Table 4. Experiment 1b, RT data: model output from the best-fit linear mixed-effect model.

Figure 1

Figure 1. The mean reaction time (ms) in Experiment 1b. Asterisks indicate significant difference at p < 0.05. Error bars represent one standard error.

These results are partially consistent with that of Speed et al. (2017) who found that the judgment of slow action verbs took longer than that of fast action verbs by using a similar semantic similarity judgment task. When distinguishing fast or slow action verbs from static verbs, participants had to make a detailed semantic analysis of verbs, thus the speed information had to be simulated in depth. Since fast verb comprehension and slow verb comprehension required the simulation of fast action and slow action respectively, the corresponding brain areas encoding different speed information were activated which then led to the different action responses. Therefore, these findings further support the idea that speed information is encoded in the mental simulation of action and suggest that the intensity of this fine-grained simulation can be modulated by tasks.

Task goal :: Resume the passage on speed simulation in action verb comprehension, starting right after its last sentence. The listing that follows is not needed for any task.

Excerpted data ::
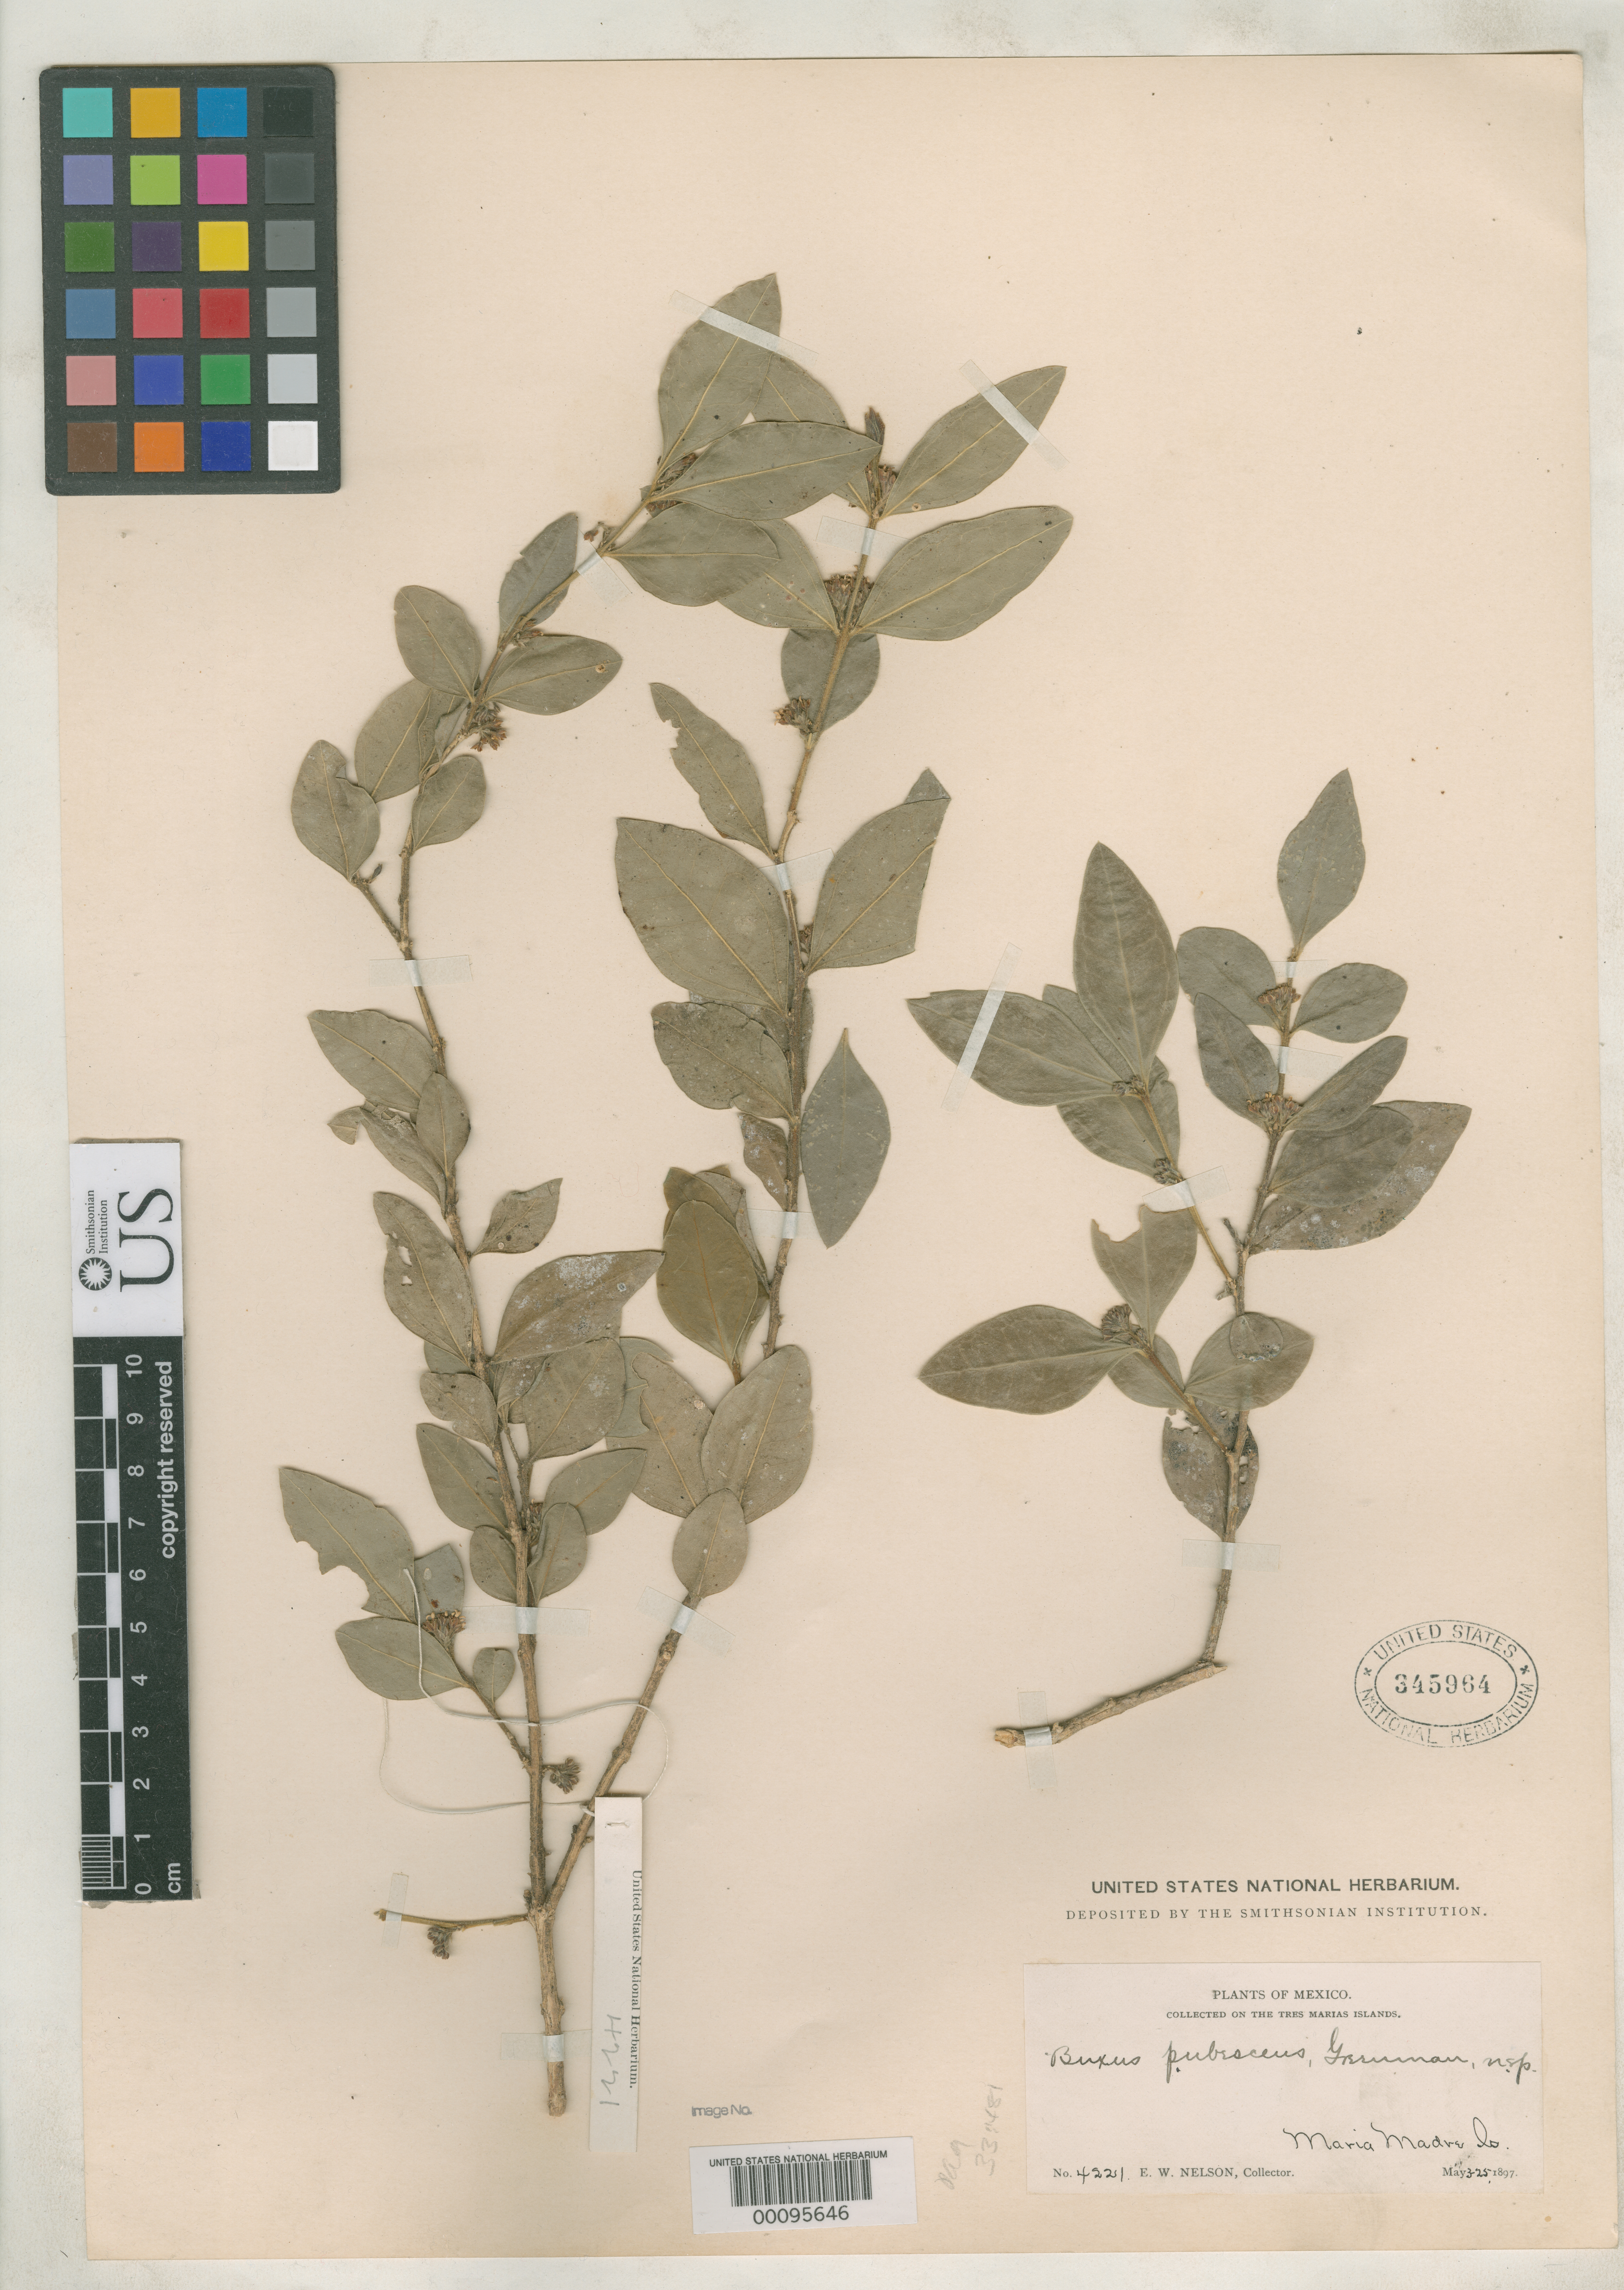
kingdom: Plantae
...
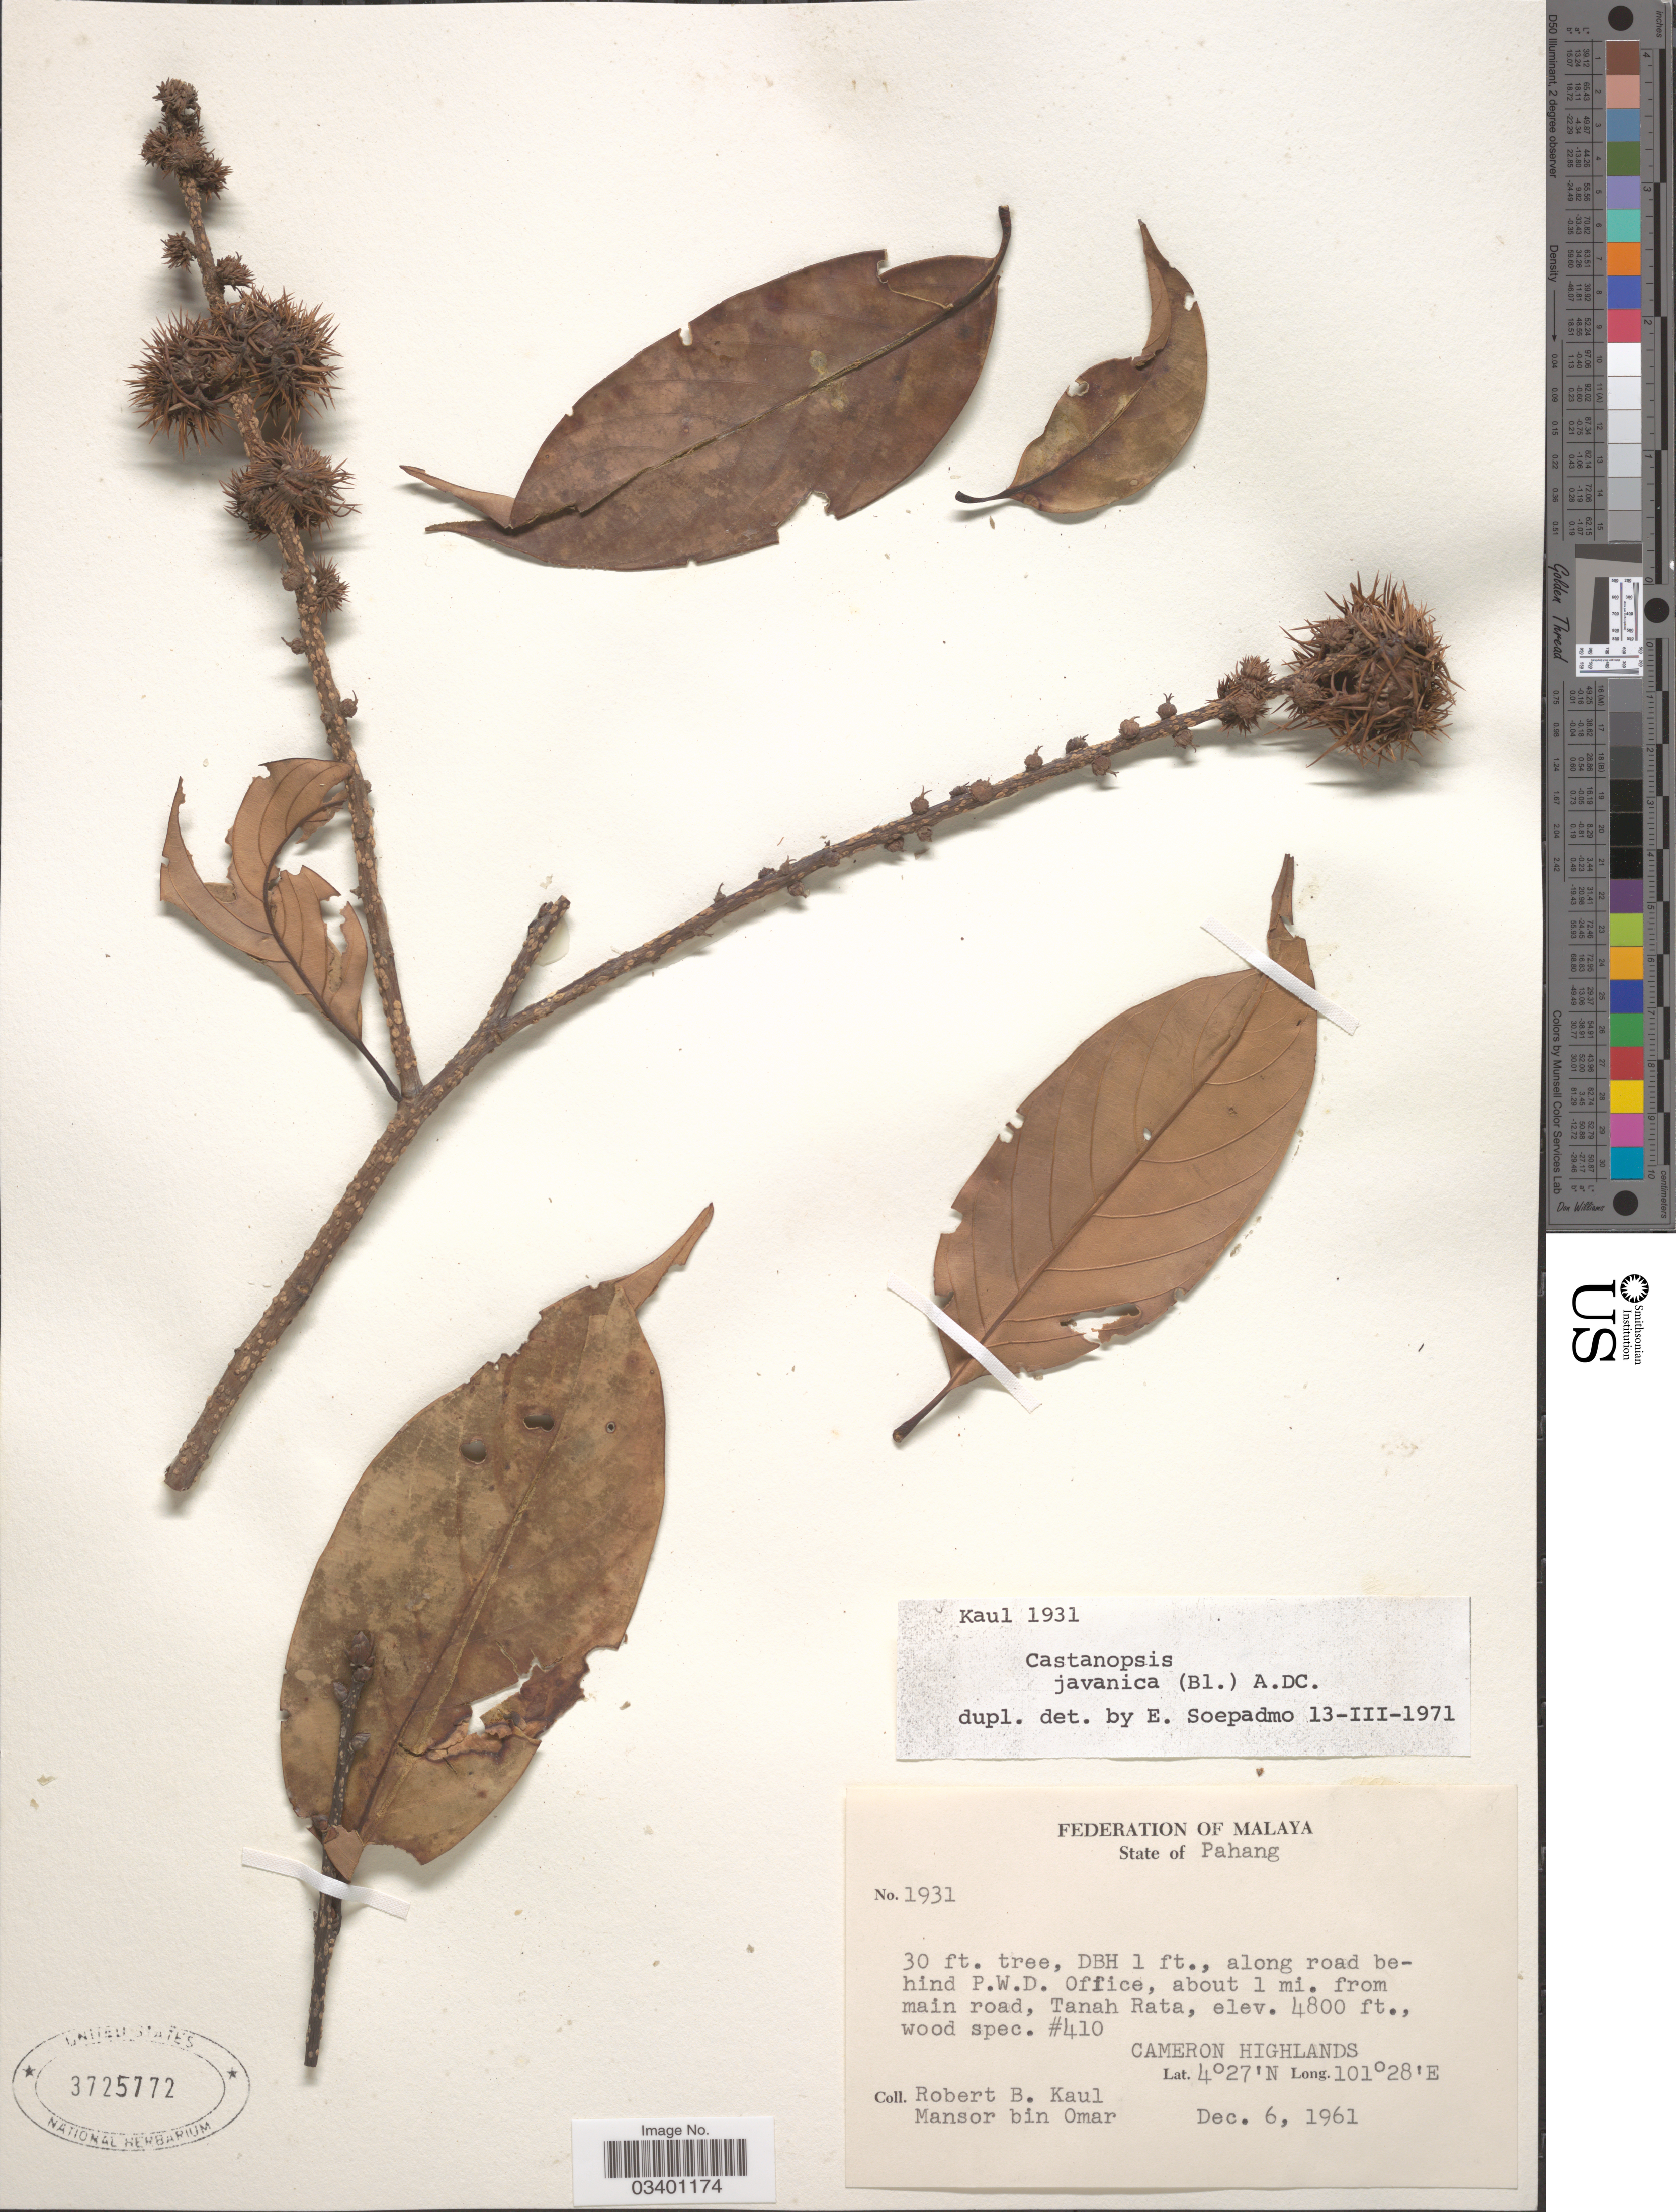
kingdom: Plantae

Reply to the task ::
It’s interesting to see that the full-body verbs were judged faster than hand verbs. A possible explanation for this might be the interaction between the motor system and the mental simulation of actions. According to the Hand-Action-Network Dynamic Language Embodiment (HANDLE) model (García and Ibáñez, 2016), the motor-language coupling involves three interconnected and overlapped neural networks, that is, the hand motor network responsible for action execution and embodied semantic processing, the non-motor semantic network and the lexical-level network. When participants are instructed to make hand responses after the presentation of hand verbs, they would make unconscious motor preparation at first, which primes the activation of the hand motor network. Then, the presentation of hand verbs would lead to the supra-threshold activation in the lexical network due to the orthographic processing and in the hand motor network due to the embodied simulation. Within a certain period of time, the supra-threshold activation level in the hand motor network would be maintained, which indicates that the hand motor network is fully engaged and cannot immediately participate in hand action implementation, thus the hand response would be interfered with. The relatively slow hand verb judgment in this experiment may also be attributed to the motor-language coupling. Since the motor circuits were engaged in the simulation of hand actions in service of hand verb comprehension, the button pressing was disturbed and slowed down. In contrast, the full-body verb comprehension did not recruit the hand motor network, thus the hand network can be fully engaged in hand action execution, resulting in fast bottom pressing.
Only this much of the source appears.